BRCA gene test is used to detect BRCA1 and BRCA2, which are genes linked to breast cancer. Mutations in these genes are associated with a greater risk for breast and ovarian cancer. BRCA Gene Testing can be a useful starting point in deciding your next step for cancer treatment and prevention. For patients with cancer, genetic testing can offer indications of the best treatment options.
BRCA1 and BRCA2 are tumor suppressor genes that are responsible for DNA replication. They are designed to help protect against cancer. Whenever these genes are mutated it can manifest itself into breast cancer, or ovarian cancer specifically. If there is a family history of breast and ovarian cancer, genetic testing is available to determine if there is a mutation in either BRCA1 and BRCA2. If a gene test suggests that you are at an elevated risk of cancer, you can use this information to inform preventive actions like regular screenings and lifestyle habits.
Why is BRCA Testing performed?This test is ordered to screen for breast cancer. Symptoms include:
- Swelling in the armpit, pain or tenderness in the breast
- A noticeable flattening or indentation on the breast which may indicate a tumor
- Any change in the size, contour, texture or temperature of the breast. A reddish pitted surface like the skin of an orange could be a sign of advanced breast cancer
- Nipple retraction, dimpling, itching, a burning sensation, ulceration, scaly rash
- Unusual discharge from the nipple when not breast-feeding
When to test
Women at the age of 40 years and above should have mammograms every year. Screening should continue as long as a woman is in good health and is expected to live 10 more years or longer. All women should be familiar with the known benefits, limitations, and potential harms linked to breast cancer screening. They also should know how their breasts normally look and feel and report any breast changes to a health care provider right away. Some women - because of their family history, a genetic tendency, or certain other factors - should be screening with MRIs along with mammograms. (The number of women who fall into this category is very small.) Talk with a healthcare provider about your risk for breast cancer and the best screening plan for you.
How do you prepare for a BRCA Gene Test?
No preparation or fasting required. Just bring your LabFinder Order and Insurance Card to your appointment.

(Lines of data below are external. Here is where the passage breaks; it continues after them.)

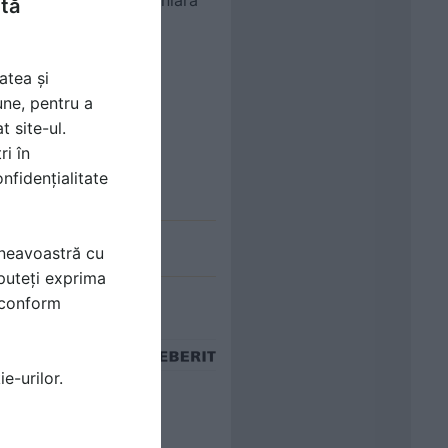
Instalare rigola dus liniara
ntă
GEBERIT
atea și
une, pentru a
t site-ul.
ri în
nfidențialitate
mneavoastră cu
 GEBERIT
puteți exprima
agator, un debit mare de
i conform
.
citeste mai departe
 5 video
e-urilor.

What can you expect during a BRCA Test?
A trained and licensed phlebotomist will bring you into a designated area to draw your blood that will be sent to a lab for analysis. A blood draw is when a medical professional uses a hypodermic needle to collect blood into vials from a vein in your arm. Typically, they will sterilize the area they wish to stick, you will be asked to make a fist, and then a small pinch will be felt to collect the blood sample.
What are the potential costs for a BRCA Test?
In the United States, BRCA testing is usually covered by insurance if the patient meets certain criteria. The criteria varies depending on the insurance plan, and genetic counselors will review the potential costs and insurance coverage with you during your visit with them.
Are there related tests to a Breast Cancer Blood Test?
Since BRCA1 and BRCA2 mutations can also potentially lead to ovarian, prostate, and pancreatic cancers, related tests for breast cancer blood tests would be genetic testing that tests for ovarian, prostate, pancreatic, melanoma, and colorectal cancers.
The BRCA Genetic Test is a relatively straightforward blood test. A blood sample is drawn from a vein and then sent to a lab to be analyzed. DNA analysis results typically become available within a week or two. BRCA Gene Testing can be a useful starting point in deciding your next step for cancer treatment and prevention. For patients with cancer, genetic testing can offer indications of the best treatment options. If a gene test suggests that you are at an elevated risk of cancer, you can use this information to inform preventive actions like regular screenings and lifestyle habits.